Shared Memory Os

Security checks across malware telemetry and agentic risk

Overview

The skill is mostly coherent memory-maintenance tooling, but it needs Review because setup can create enabled recurring OpenClaw jobs with exec/read access and scripts are hard-coded to one local workspace path.

Install only if you intentionally want recurring automated memory maintenance. Before running setup, verify the target workspace path, review the three cron jobs, and know how to disable or remove them if the automation is no longer wanted.

SkillSpector

By NVIDIA
Vulnerability Patterns
  • Excessive AgencyUnrestricted Tool Access, Autonomous Decision Making, Scope Creep
  • Behavioral ASTexec() Call, eval() Call, Dynamic Import
  • MCP Tool PoisoningHidden Instructions, Unicode Deception, Parameter Description Injection
  • Prompt InjectionInstruction Override, Hidden Instructions, Exfiltration Commands
  • Data ExfiltrationExternal Transmission, Env Variable Harvesting, File System Enumeration
Findings (3)

Tp4

High
Category
MCP Tool Poisoning
Confidence
94% confidence
Finding
The skill presents itself as memory governance/documentation, but the instructions also direct creation and updating of persistent cron jobs, migration of notes into memory, and report/template writes. That mismatch is dangerous because users may invoke it expecting passive organization help, while it actually performs durable system and workspace modifications that can continue autonomously after the session.

Missing User Warnings

Medium
Confidence
97% confidence
Finding
The skill instructs agents to immediately create recurring cron jobs and run a full maintenance pass without an explicit warning or consent boundary.

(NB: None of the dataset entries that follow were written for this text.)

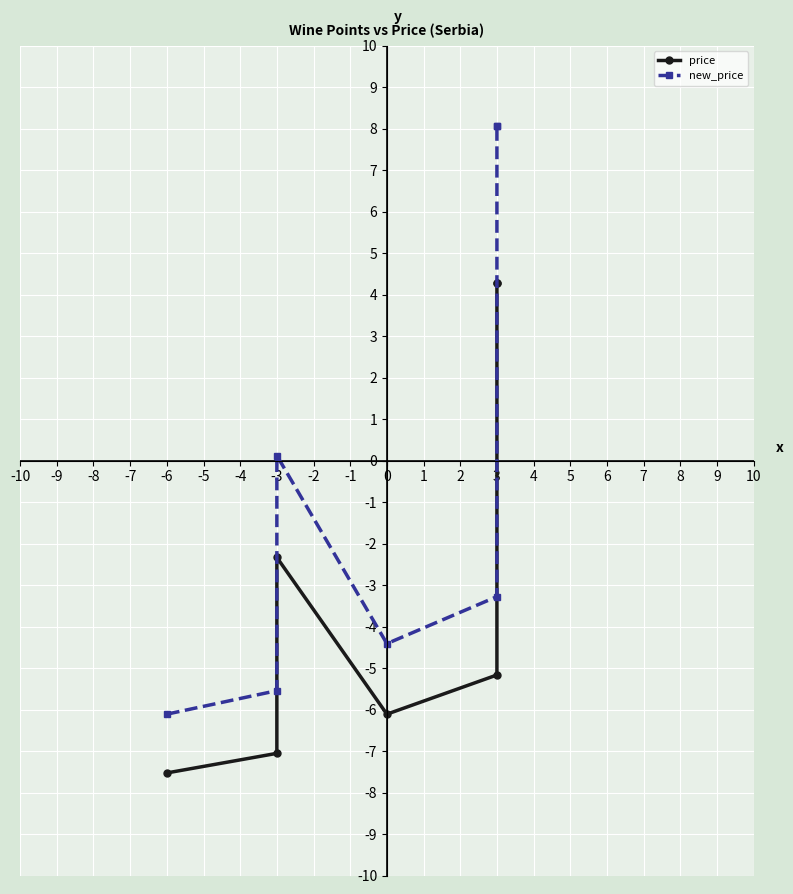

True or false: new_price and price intersect in this chart.

False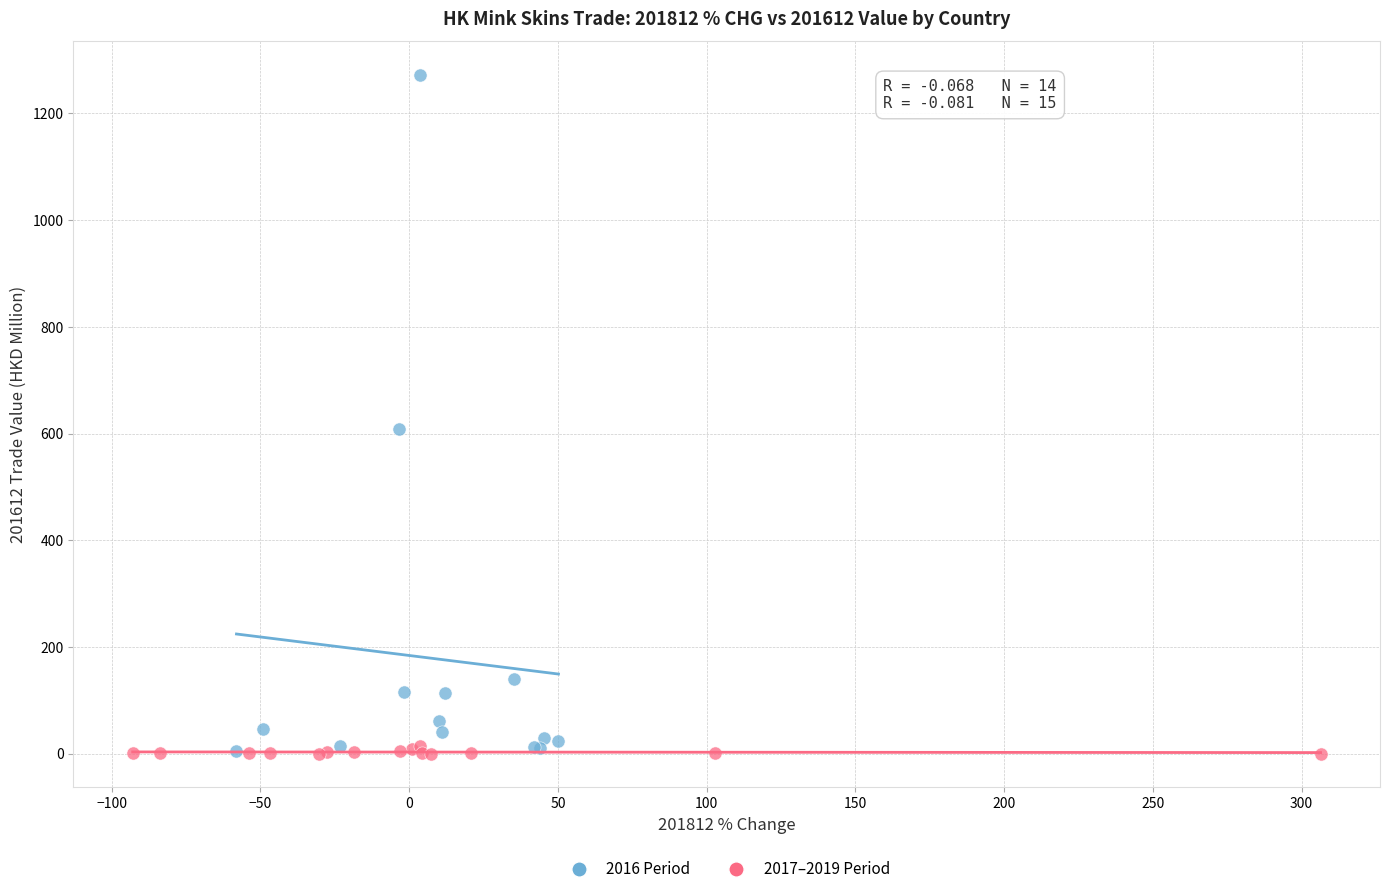

Which series reaches the maximum Y coordinate?

2016 Period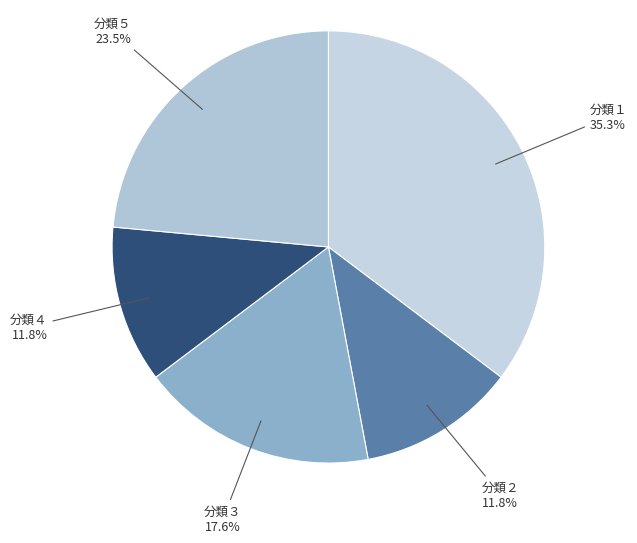

Is it true that 分類１ is 43% of the pie?

False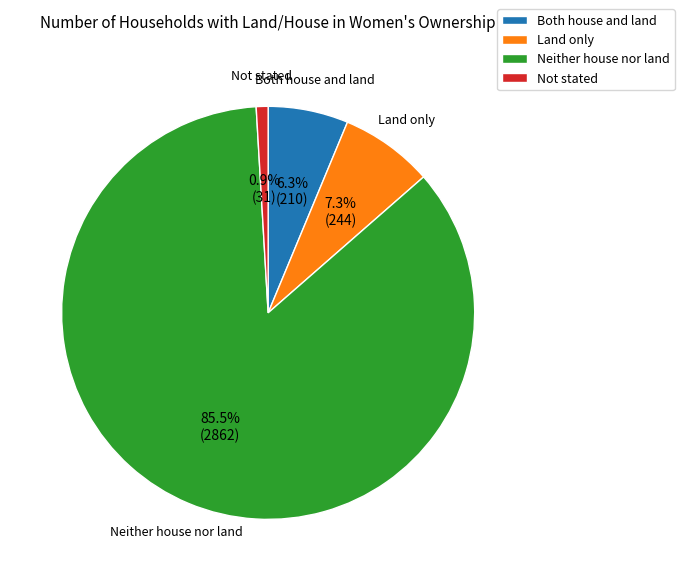

To the nearest percent, what is the difference between the largest and smallest slice percentages?

85%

This is dangerous because it causes persistent autonomous execution with exec/read privileges, potentially modifying workspace state repeatedly and surprising users who only intended one-time setup or review.

Missing User Warnings

Medium
Confidence
92% confidence
Finding
This script persistently creates or edits scheduled OpenClaw cron jobs and enables them automatically, but provides no interactive confirmation, dry-run mode, or explicit user-facing notice before modifying the local scheduler state. In an agent-skill context, that is security-relevant because installation or execution of the skill can silently establish recurring automated actions that repeatedly invoke exec/read capabilities against the workspace, increasing the blast radius of any mistake or later prompt/content tampering.

VirusTotal

65/65 vendors flagged this skill as clean.